Patrick Flueger and Hinduism

Patrick Flueger is a Hollywood actor, a rising star. And I’m pretty sure if Brad Pitt and Leonardo DiCaprio had a baby, it would be him (see below). Patrick is also a former student of mine. In 1999 he was in my world religion class. And in that year I had to gather up several weeks of homework for him while he shot his first film in California, Princess Diaries. It was the beginning of his career.

I enjoy seeing Patrick on the big screen, but every time I do I am pulled out of the plot and find it difficult to “get into” the movie. The Hollywood illusion is shattered and ultimate truth rushes in – I know that guy! I know his brother, his father, his sister and mother. All I can see is Patrick’s true self. It is a very “Hindu moment,” and one that I share with all of my students when I teach about the Hindu religion.

- **Data shown**
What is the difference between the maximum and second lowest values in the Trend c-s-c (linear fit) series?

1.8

- **Task 1**
In the post about Patrick Flueger and Hinduism, substitute "comparative religion course" for "world religion class" throughout the stretch from "Patrick Flueger and" through "the Hindu religion.".
- **Task 2**
List every member of Patrick's family that the writer of the post about Patrick Flueger and Hinduism says they know.
- **Task 3**
According to the post about Patrick Flueger and Hinduism, in what year was Patrick in the writer's world religion class?
The material has no connection to the post about Patrick Flueger and Hinduism.

- **Exercise solution 1**
Patrick Flueger and Hinduism

Patrick Flueger is a Hollywood actor, a rising star. And I’m pretty sure if Brad Pitt and Leonardo DiCaprio had a baby, it would be him (see below). Patrick is also a former student of mine. In 1999 he was in my comparative religion course. And in that year I had to gather up several weeks of homework for him while he shot his first film in California, Princess Diaries. It was the beginning of his career.

I enjoy seeing Patrick on the big screen, but every time I do I am pulled out of the plot and find it difficult to “get into” the movie. The Hollywood illusion is shattered and ultimate truth rushes in – I know that guy! I know his brother, his father, his sister and mother. All I can see is Patrick’s true self. It is a very “Hindu moment,” and one that I share with all of my students when I teach about the Hindu religion.

- **Exercise solution 2**
His brother, his father, his sister and his mother.

- **Exercise solution 3**
1999.